Let's begin with: Creating Alternative Thoughts. Make a list of your top ten recurrent negative thoughts. Next, take the role of supportive scientist who calmly evaluates all the evidence. Then write down 2-3 alternative responses for each negative thought. For example: Instead of "I waited too long," you might come up with, "I made the best decisions that I could with the information that I had!" And, instead of: "There must be something wrong with me," you might come up with "I am learning more about myself everyday and I try to made sound decisions based on what I know." Once you have your list of alternative statements, begin to use them when the negative thoughts arise.
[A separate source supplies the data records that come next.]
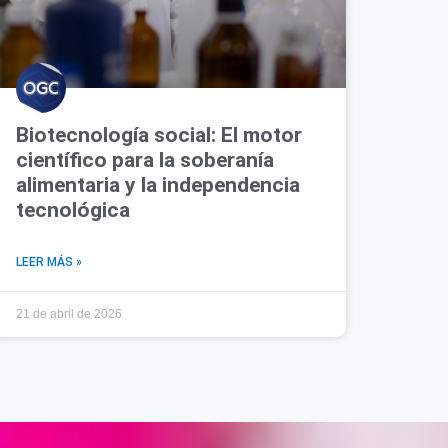
Biotecnología social: El motor
científico para la soberanía
alimentaria y la independencia
tecnológica
LEER MÁS »
21 de abril de 2026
Now, Step Two: Thought Stopping. While it is nearly impossible to prevent negative thoughts from entering our consciousness, much can be done to interrupt them and shortening their duration. One technique for interrupting them is as soon as you experience a negative idea, say to yourself (either in your head or out loud), "STOP!!!" I also suggest that either in combination with saying "STOP!!!" or as a separate technique conjure up the image of a large, red, stop sign. If the stop sign doesn't work you may want to wear a thin rubber band on your wrist (though not too tight, the idea is to get your attention, not to hurt yourself!) and snap it lightly to interrupt the negative thought process.
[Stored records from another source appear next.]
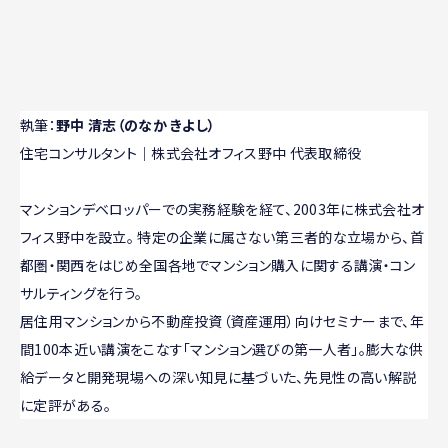
執筆：
野中 清志（のなか きよし）
住宅コンサルタント｜株式会社オフィス野中 代表取締役
マンションデベロッパーでの実務経験を経て、2003年に株式会社オ
フィス野中を設立。 特定の企業に属さない第三者的な立場から、首
都圏・関西をはじめ全国各地でマンション購入に関する講演・コン
サルティングを行う。
居住用マンションから不動産投資（資産運用）向けセミナーまで、年
間100本近い講演をこなす「マンション選びの第一人者」。膨大な供
給データと開発現場への深い知見に基づいた、先見性の高い解説
に定評がある。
After you interrupt the negative thought, you can begin to tell yourself one of the more realistic and positive alternative thoughts that you came up with. Over time, if you methodically use this technique, you can begin to interrupt the negative thoughts sooner and replace them with less distressing ones earlier. This process can positively impact mood and can reduce levels of both distress and depression. Best of luck.